On Thu, 23 May 2013, Peter Zijlstra wrote:

> I know all that, and its completely irrelevant to the discussion.

What you said in the rest of the email seems to indicate that you
still do not know that and I am repeating what I have said before here.

> You now have double the amount of memory you can loose, once to actual
> mlock() and once through whatever generates pinned -- if it bothers with
> checking limits at all.

It was already doubled which was the reason for the patch. The patch
avoided the doubling that we saw and it allowed to distinguish between
mlocked and pinned pages.

> Where we had the guarantee that x < y; you did x := x1 + x2; which then
> should result in: x1 + x2 < y, instead you did: x1 < y && x2 < y, not
> the same and completely wrong.

We never had that guarantee. We were accounting many pages twice in
the same counter. Once for mlocking and once for pinning. Thus the problem
that the patch addresses. Read the changelog?

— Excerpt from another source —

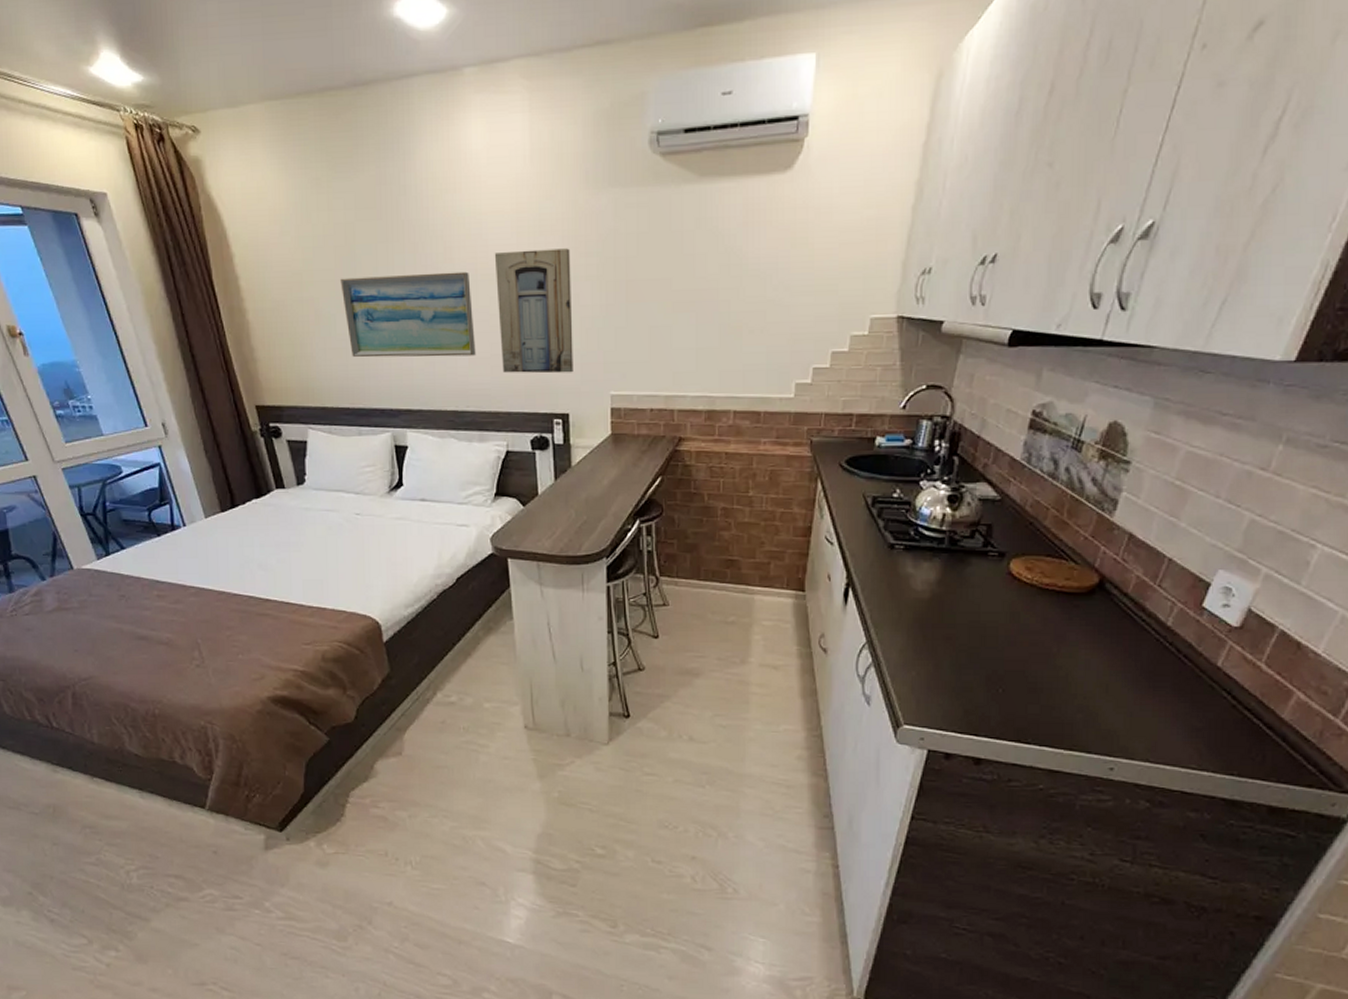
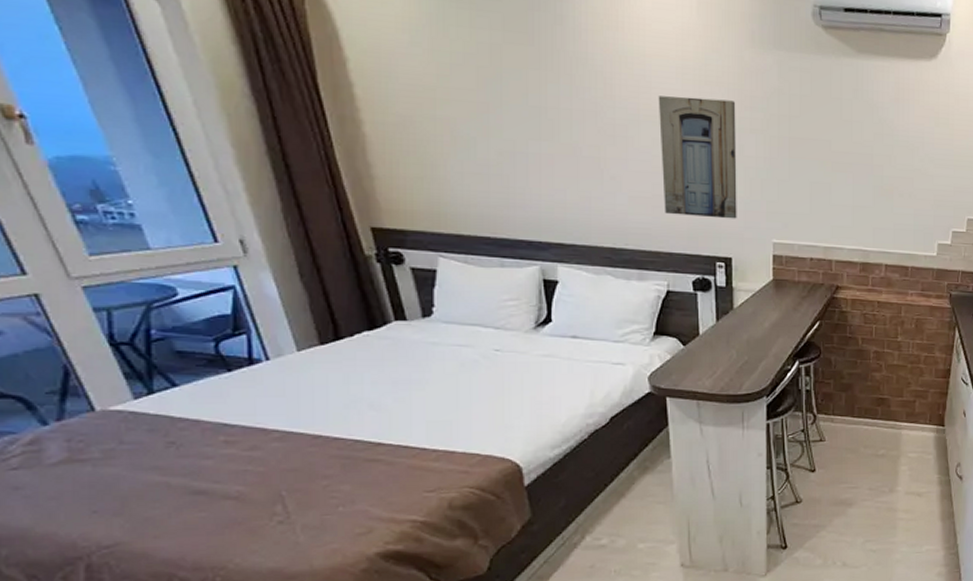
wall art: present [340,271,476,358] -> none [483,100,637,195]

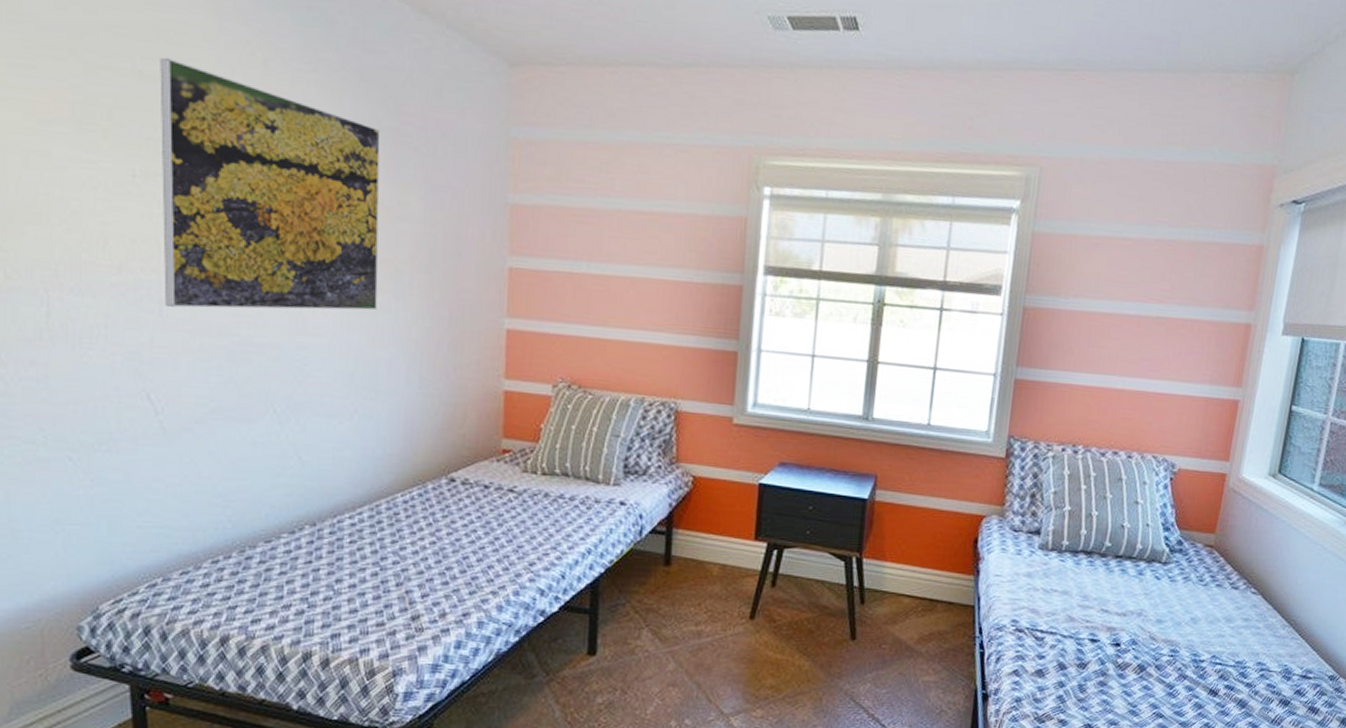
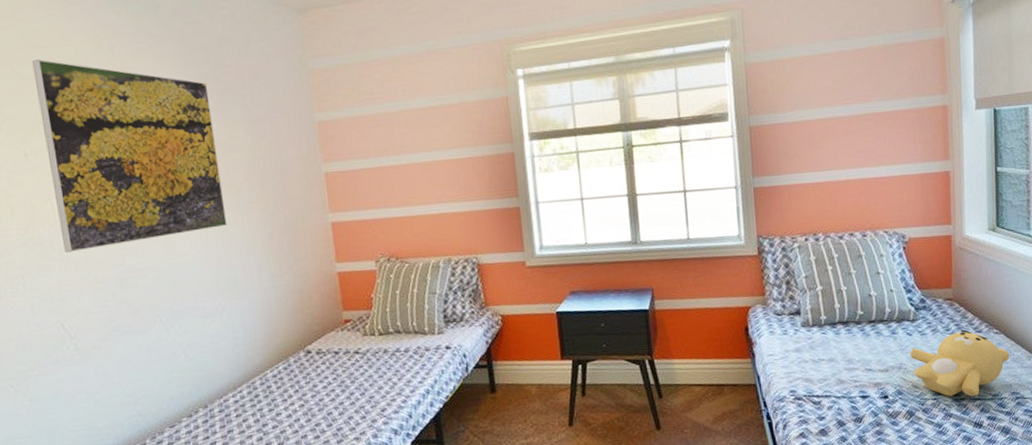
teddy bear: none [1154,583,1264,660] -> present [910,329,1010,397]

There are other sources that cause pages to be not evictable (like f.e.
dirtying). Mlock accounting is not accurate in any case. The mlocked page
limit is per thread which is another issue and so is the vm_pinned
counter. The pages actually may be shared between many processes and the
ownership of those pages is not clear. The accounting for mlock and
pinning also is a bit problematic as a result.